> THE PROBLEM
The complete listing should be copied out exactly.
=====
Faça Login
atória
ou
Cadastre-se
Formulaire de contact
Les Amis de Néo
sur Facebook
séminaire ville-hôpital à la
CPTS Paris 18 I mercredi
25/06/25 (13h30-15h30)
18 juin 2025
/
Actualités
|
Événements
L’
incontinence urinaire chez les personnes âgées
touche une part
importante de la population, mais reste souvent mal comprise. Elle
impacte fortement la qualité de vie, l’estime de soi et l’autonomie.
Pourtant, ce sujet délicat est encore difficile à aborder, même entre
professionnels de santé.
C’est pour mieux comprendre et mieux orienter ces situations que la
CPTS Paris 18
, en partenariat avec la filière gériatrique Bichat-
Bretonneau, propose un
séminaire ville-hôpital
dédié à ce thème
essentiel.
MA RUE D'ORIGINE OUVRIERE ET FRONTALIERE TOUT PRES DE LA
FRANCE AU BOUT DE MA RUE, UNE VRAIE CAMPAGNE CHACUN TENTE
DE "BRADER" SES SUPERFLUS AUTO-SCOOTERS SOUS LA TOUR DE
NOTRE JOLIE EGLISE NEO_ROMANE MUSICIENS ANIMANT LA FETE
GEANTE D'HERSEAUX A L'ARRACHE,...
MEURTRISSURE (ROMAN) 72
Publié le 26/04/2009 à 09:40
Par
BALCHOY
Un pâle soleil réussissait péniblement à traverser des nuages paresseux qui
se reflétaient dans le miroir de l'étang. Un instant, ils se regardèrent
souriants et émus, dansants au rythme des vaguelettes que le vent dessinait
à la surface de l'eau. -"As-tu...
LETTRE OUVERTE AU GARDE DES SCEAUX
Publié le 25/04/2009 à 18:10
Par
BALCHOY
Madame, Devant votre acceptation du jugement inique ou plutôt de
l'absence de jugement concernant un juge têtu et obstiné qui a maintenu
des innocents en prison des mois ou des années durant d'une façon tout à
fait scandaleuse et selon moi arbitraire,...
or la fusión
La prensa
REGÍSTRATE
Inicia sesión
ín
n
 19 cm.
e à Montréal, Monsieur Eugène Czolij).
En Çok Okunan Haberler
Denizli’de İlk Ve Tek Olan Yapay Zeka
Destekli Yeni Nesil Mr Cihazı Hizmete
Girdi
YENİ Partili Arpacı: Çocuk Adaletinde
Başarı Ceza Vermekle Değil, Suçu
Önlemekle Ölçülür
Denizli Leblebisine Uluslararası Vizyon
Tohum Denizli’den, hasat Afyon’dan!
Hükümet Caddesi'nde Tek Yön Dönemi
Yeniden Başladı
=====
> WRITTEN SOLUTION
Faça Login
atória
ou
Cadastre-se
Formulaire de contact
Les Amis de Néo
sur Facebook
séminaire ville-hôpital à la
CPTS Paris 18 I mercredi
25/06/25 (13h30-15h30)
18 juin 2025
/
Actualités
|
Événements
L’
incontinence urinaire chez les personnes âgées
touche une part
importante de la population, mais reste souvent mal comprise. Elle
impacte fortement la qualité de vie, l’estime de soi et l’autonomie.
Pourtant, ce sujet délicat est encore difficile à aborder, même entre
professionnels de santé.
C’est pour mieux comprendre et mieux orienter ces situations que la
CPTS Paris 18
, en partenariat avec la filière gériatrique Bichat-
Bretonneau, propose un
séminaire ville-hôpital
dédié à ce thème
essentiel.
MA RUE D'ORIGINE OUVRIERE ET FRONTALIERE TOUT PRES DE LA
FRANCE AU BOUT DE MA RUE, UNE VRAIE CAMPAGNE CHACUN TENTE
DE "BRADER" SES SUPERFLUS AUTO-SCOOTERS SOUS LA TOUR DE
NOTRE JOLIE EGLISE NEO_ROMANE MUSICIENS ANIMANT LA FETE
GEANTE D'HERSEAUX A L'ARRACHE,...
MEURTRISSURE (ROMAN) 72
Publié le 26/04/2009 à 09:40
Par
BALCHOY
Un pâle soleil réussissait péniblement à traverser des nuages paresseux qui
se reflétaient dans le miroir de l'étang. Un instant, ils se regardèrent
souriants et émus, dansants au rythme des vaguelettes que le vent dessinait
à la surface de l'eau. -"As-tu...
LETTRE OUVERTE AU GARDE DES SCEAUX
Publié le 25/04/2009 à 18:10
Par
BALCHOY
Madame, Devant votre acceptation du jugement inique ou plutôt de
l'absence de jugement concernant un juge têtu et obstiné qui a maintenu
des innocents en prison des mois ou des années durant d'une façon tout à
fait scandaleuse et selon moi arbitraire,...
or la fusión
La prensa
REGÍSTRATE
Inicia sesión
ín
n
 19 cm.
e à Montréal, Monsieur Eugène Czolij).
En Çok Okunan Haberler
Denizli’de İlk Ve Tek Olan Yapay Zeka
Destekli Yeni Nesil Mr Cihazı Hizmete
Girdi
YENİ Partili Arpacı: Çocuk Adaletinde
Başarı Ceza Vermekle Değil, Suçu
Önlemekle Ölçülür
Denizli Leblebisine Uluslararası Vizyon
Tohum Denizli’den, hasat Afyon’dan!
Hükümet Caddesi'nde Tek Yön Dönemi
Yeniden Başladı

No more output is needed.